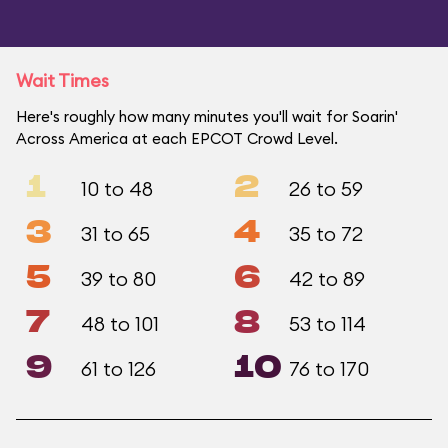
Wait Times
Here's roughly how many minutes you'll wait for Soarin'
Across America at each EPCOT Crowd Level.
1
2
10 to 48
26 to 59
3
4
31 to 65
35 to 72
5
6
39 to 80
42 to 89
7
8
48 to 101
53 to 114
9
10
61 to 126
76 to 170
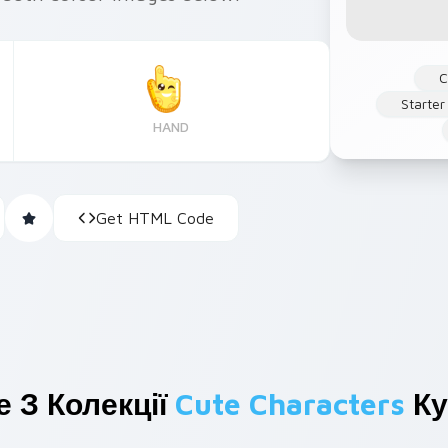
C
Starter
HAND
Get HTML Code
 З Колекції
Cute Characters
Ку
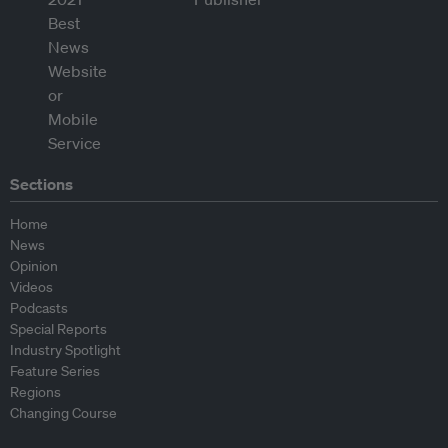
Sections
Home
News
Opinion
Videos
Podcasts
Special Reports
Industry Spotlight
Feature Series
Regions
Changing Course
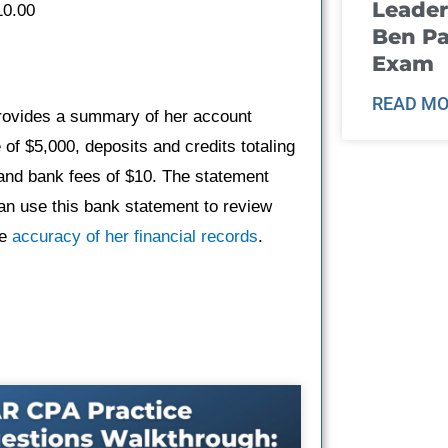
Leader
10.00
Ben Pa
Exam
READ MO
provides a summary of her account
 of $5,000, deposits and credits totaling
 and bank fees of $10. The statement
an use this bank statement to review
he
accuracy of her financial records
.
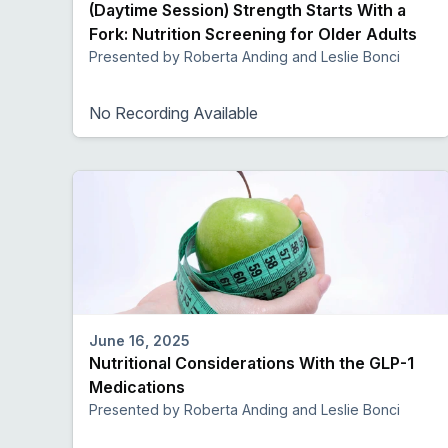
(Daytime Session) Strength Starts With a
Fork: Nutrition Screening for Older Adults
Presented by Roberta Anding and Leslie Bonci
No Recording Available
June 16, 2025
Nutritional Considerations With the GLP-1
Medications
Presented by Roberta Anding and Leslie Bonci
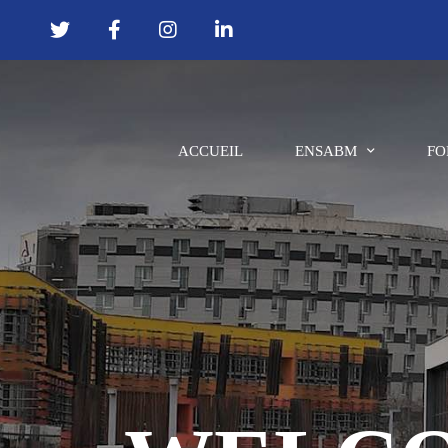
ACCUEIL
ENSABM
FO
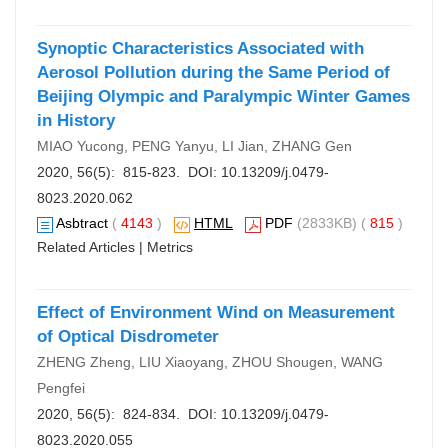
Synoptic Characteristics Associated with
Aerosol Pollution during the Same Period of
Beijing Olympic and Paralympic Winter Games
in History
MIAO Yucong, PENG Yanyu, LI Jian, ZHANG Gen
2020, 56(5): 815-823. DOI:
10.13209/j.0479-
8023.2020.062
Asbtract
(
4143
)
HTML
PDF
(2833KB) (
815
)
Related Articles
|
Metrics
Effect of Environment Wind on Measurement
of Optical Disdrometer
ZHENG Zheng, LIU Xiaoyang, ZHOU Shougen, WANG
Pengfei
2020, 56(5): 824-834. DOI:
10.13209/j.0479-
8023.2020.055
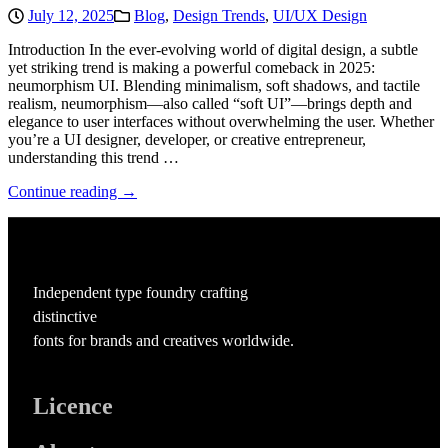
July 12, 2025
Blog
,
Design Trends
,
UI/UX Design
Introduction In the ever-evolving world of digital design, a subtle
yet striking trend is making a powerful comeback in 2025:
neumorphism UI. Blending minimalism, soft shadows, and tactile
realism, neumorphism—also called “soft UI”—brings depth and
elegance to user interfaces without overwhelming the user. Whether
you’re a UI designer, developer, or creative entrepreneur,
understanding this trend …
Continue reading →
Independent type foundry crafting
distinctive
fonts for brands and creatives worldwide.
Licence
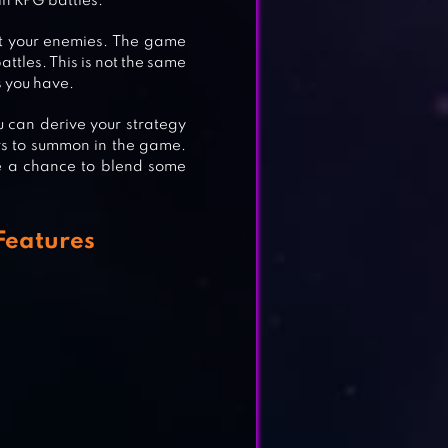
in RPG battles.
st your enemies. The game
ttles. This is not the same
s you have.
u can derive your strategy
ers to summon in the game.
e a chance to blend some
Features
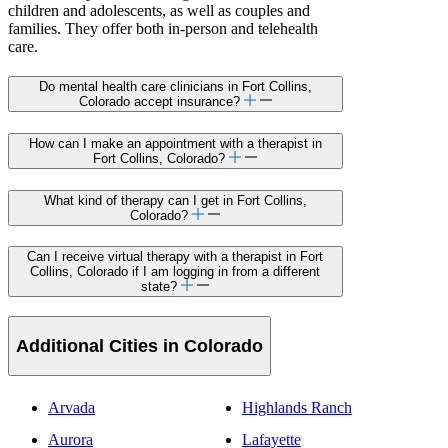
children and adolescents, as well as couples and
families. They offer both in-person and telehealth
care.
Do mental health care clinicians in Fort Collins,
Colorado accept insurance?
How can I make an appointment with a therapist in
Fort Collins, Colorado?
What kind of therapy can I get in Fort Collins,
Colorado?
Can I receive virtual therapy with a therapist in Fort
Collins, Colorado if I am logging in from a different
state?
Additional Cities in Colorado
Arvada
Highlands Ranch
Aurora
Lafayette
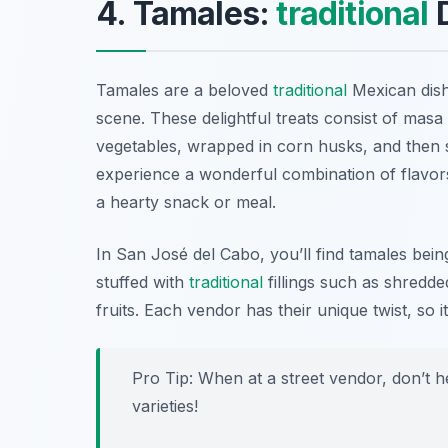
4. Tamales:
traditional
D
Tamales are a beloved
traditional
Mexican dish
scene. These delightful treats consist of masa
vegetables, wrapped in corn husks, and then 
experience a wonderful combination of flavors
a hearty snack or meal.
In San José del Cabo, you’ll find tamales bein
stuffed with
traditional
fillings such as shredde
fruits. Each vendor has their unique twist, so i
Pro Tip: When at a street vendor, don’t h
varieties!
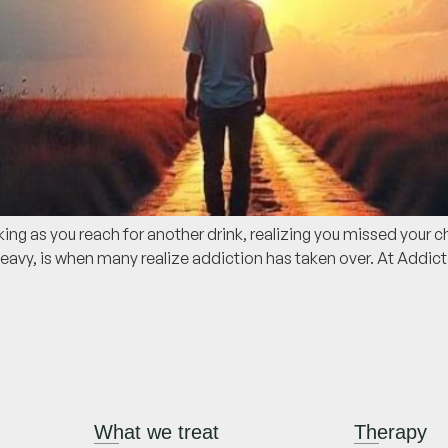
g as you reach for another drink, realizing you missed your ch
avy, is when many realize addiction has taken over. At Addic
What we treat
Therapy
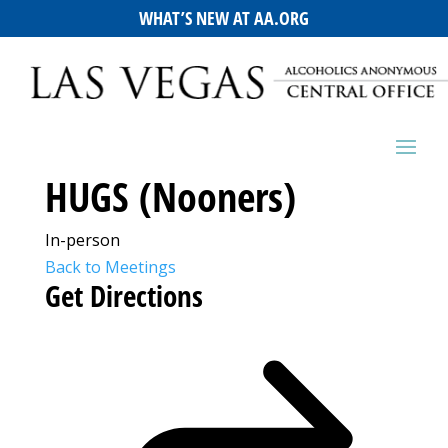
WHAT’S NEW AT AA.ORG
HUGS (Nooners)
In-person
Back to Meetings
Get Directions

-- -- --

Among the lines above, the one with "July 12, 2025" opens the part to repeat and the one with "in RPG battles." closes it; repeat only that part exactly, with no pictures.

Reply to the exercise:
July 12, 2025
Blog
,
Design Trends
,
UI/UX Design
Introduction In the ever-evolving world of digital design, a subtle
yet striking trend is making a powerful comeback in 2025:
neumorphism UI. Blending minimalism, soft shadows, and tactile
realism, neumorphism—also called “soft UI”—brings depth and
elegance to user interfaces without overwhelming the user. Whether
you’re a UI designer, developer, or creative entrepreneur,
understanding this trend …
Continue reading →
Independent type foundry crafting
distinctive
fonts for brands and creatives worldwide.
Licence
in RPG battles.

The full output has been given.